Determination of the uncertainty domain of the Arrhenius parameters needed for the investigation of combustion kinetic models

Many articles have been published on the uncertainty analysis of high temperature gas kinetic systems that are based on detailed reaction mechanisms. In all these articles a temperature independent relative uncertainty of the rate coefficient is assumed, although the chemical kinetics databases suggest temperature dependent uncertainty factors for most of the reactions. The temperature dependence of the rate coefficient is usually parameterized by the Arrhenius equation. An analytical expression is derived that describes the temperature dependence of the uncertainty of the rate coefficient as a function of the elements of the covariance matrix of the Arrhenius parameters. Utilization of the joint uncertainty of the Arrhenius parameters is needed for a correct uncertainty analysis in varying temperature chemical kinetic systems.
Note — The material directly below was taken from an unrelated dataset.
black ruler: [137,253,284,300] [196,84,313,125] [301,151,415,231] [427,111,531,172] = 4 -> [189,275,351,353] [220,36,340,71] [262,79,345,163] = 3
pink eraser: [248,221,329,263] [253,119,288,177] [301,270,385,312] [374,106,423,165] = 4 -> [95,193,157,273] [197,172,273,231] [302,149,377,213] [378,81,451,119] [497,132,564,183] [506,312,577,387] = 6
The covariance matrix of the Arrhenius parameters, the lower and upper bounds for the rate coefficient, and the temperature interval of validity together define a truncated multivariate normal distribution of the transformed Arrhenius parameters. Determination of the covariance matrix and the joint probability density function of the Arrhenius parameters is demonstrated on the examples of two gas-phase elementary reactions. ► Requirements for the uncertainty analysis of chemical kinetic models are investigated. ► Joint uncertainty of Arrhenius parameters p=(lnA, n, E/R) is defined by covariance matrix Σp. ► Equations have been derived that relate Σp and the uncertainty of lnk in a temperature range. ► If p has multivariate normal distribution, then lnk has normal distribution at any temperature. ► The joint uncertainty of the Arrhenius parameters is needed for a correct uncertainty analysis.